What to do
Format every line of the records below as a numbered list, omitting blank lines.

(Extracted data entries)
((

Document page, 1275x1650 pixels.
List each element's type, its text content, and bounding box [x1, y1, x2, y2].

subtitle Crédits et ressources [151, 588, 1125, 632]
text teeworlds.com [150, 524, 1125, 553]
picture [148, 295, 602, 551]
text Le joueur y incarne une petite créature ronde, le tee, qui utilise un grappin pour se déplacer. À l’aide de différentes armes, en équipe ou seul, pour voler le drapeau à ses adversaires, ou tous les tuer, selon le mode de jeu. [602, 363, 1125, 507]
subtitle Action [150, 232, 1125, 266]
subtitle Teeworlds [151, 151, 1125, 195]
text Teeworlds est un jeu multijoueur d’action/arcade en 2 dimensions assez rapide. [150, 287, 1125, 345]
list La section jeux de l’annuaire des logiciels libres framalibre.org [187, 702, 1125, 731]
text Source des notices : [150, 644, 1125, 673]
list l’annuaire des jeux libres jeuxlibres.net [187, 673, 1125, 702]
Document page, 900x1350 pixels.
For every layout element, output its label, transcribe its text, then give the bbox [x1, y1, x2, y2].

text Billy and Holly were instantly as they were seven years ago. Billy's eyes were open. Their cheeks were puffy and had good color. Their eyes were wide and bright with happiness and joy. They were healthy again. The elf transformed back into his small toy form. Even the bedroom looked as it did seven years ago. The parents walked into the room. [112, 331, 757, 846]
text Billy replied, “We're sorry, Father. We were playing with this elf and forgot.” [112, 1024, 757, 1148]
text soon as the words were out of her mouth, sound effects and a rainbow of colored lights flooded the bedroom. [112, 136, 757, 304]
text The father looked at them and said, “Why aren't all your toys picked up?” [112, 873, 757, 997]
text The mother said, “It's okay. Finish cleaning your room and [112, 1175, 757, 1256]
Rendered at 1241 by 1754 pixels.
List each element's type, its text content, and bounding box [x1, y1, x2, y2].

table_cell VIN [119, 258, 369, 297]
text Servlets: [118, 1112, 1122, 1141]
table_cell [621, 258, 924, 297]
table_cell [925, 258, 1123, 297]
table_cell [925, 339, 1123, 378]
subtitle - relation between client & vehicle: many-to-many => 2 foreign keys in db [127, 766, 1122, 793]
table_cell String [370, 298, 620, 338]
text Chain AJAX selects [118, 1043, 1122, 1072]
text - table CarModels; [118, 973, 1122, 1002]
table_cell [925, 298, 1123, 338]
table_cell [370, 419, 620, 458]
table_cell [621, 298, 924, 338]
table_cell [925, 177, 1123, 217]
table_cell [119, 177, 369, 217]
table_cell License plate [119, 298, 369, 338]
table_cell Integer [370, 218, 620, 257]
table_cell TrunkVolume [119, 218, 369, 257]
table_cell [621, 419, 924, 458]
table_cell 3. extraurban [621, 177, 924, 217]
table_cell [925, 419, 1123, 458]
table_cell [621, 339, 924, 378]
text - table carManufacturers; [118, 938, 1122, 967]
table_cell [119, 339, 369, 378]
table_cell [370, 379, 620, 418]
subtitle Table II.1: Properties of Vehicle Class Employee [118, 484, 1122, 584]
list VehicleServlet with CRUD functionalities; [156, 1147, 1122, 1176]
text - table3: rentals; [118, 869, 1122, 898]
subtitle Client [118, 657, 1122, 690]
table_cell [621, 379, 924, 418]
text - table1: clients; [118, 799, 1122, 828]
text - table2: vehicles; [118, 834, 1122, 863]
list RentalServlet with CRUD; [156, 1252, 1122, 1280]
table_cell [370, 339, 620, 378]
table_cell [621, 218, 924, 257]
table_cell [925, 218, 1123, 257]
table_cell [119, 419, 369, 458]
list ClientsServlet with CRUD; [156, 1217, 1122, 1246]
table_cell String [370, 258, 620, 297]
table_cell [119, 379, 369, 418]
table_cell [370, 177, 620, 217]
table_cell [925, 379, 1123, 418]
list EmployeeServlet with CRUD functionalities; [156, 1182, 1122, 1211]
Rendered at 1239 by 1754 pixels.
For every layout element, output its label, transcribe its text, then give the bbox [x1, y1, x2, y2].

))

The solution
1. Document page, 1275x1650 pixels.
2. List each element's type, its text content, and bounding box [x1, y1, x2, y2].
3. subtitle Crédits et ressources [151, 588, 1125, 632]
4. text teeworlds.com [150, 524, 1125, 553]
5. picture [148, 295, 602, 551]
6. text Le joueur y incarne une petite créature ronde, le tee, qui utilise un grappin pour se déplacer. À l’aide de différentes armes, en équipe ou seul, pour voler le drapeau à ses adversaires, ou tous les tuer, selon le mode de jeu. [602, 363, 1125, 507]
7. subtitle Action [150, 232, 1125, 266]
8. subtitle Teeworlds [151, 151, 1125, 195]
9. text Teeworlds est un jeu multijoueur d’action/arcade en 2 dimensions assez rapide. [150, 287, 1125, 345]
10. list La section jeux de l’annuaire des logiciels libres framalibre.org [187, 702, 1125, 731]
11. text Source des notices : [150, 644, 1125, 673]
12. list l’annuaire des jeux libres jeuxlibres.net [187, 673, 1125, 702]
13. Document page, 900x1350 pixels.
14. For every layout element, output its label, transcribe its text, then give the bbox [x1, y1, x2, y2].
15. text Billy and Holly were instantly as they were seven years ago. Billy's eyes were open. Their cheeks were puffy and had good color. Their eyes were wide and bright with happiness and joy. They were healthy again. The elf transformed back into his small toy form. Even the bedroom looked as it did seven years ago. The parents walked into the room. [112, 331, 757, 846]
16. text Billy replied, “We're sorry, Father. We were playing with this elf and forgot.” [112, 1024, 757, 1148]
17. text soon as the words were out of her mouth, sound effects and a rainbow of colored lights flooded the bedroom. [112, 136, 757, 304]
18. text The father looked at them and said, “Why aren't all your toys picked up?” [112, 873, 757, 997]
19. text The mother said, “It's okay. Finish cleaning your room and [112, 1175, 757, 1256]
20. Rendered at 1241 by 1754 pixels.
21. List each element's type, its text content, and bounding box [x1, y1, x2, y2].
22. table_cell VIN [119, 258, 369, 297]
23. text Servlets: [118, 1112, 1122, 1141]
24. table_cell [621, 258, 924, 297]
25. table_cell [925, 258, 1123, 297]
26. table_cell [925, 339, 1123, 378]
27. subtitle - relation between client & vehicle: many-to-many => 2 foreign keys in db [127, 766, 1122, 793]
28. table_cell String [370, 298, 620, 338]
29. text Chain AJAX selects [118, 1043, 1122, 1072]
30. text - table CarModels; [118, 973, 1122, 1002]
31. table_cell [925, 298, 1123, 338]
32. table_cell [370, 419, 620, 458]
33. table_cell [621, 298, 924, 338]
34. table_cell [925, 177, 1123, 217]
35. table_cell [119, 177, 369, 217]
36. table_cell License plate [119, 298, 369, 338]
37. table_cell Integer [370, 218, 620, 257]
38. table_cell TrunkVolume [119, 218, 369, 257]
39. table_cell [621, 419, 924, 458]
40. table_cell 3. extraurban [621, 177, 924, 217]
41. table_cell [925, 419, 1123, 458]
42. table_cell [621, 339, 924, 378]
43. text - table carManufacturers; [118, 938, 1122, 967]
44. table_cell [119, 339, 369, 378]
45. table_cell [370, 379, 620, 418]
46. subtitle Table II.1: Properties of Vehicle Class Employee [118, 484, 1122, 584]
47. list VehicleServlet with CRUD functionalities; [156, 1147, 1122, 1176]
48. text - table3: rentals; [118, 869, 1122, 898]
49. subtitle Client [118, 657, 1122, 690]
50. table_cell [621, 379, 924, 418]
51. text - table1: clients; [118, 799, 1122, 828]
52. text - table2: vehicles; [118, 834, 1122, 863]
53. list RentalServlet with CRUD; [156, 1252, 1122, 1280]
54. table_cell [370, 339, 620, 378]
55. table_cell [621, 218, 924, 257]
56. table_cell [925, 218, 1123, 257]
57. table_cell [119, 419, 369, 458]
58. list ClientsServlet with CRUD; [156, 1217, 1122, 1246]
59. table_cell String [370, 258, 620, 297]
60. table_cell [119, 379, 369, 418]
61. table_cell [370, 177, 620, 217]
62. table_cell [925, 379, 1123, 418]
63. list EmployeeServlet with CRUD functionalities; [156, 1182, 1122, 1211]
64. Rendered at 1239 by 1754 pixels.
65. For every layout element, output its label, transcribe its text, then give the bbox [x1, y1, x2, y2].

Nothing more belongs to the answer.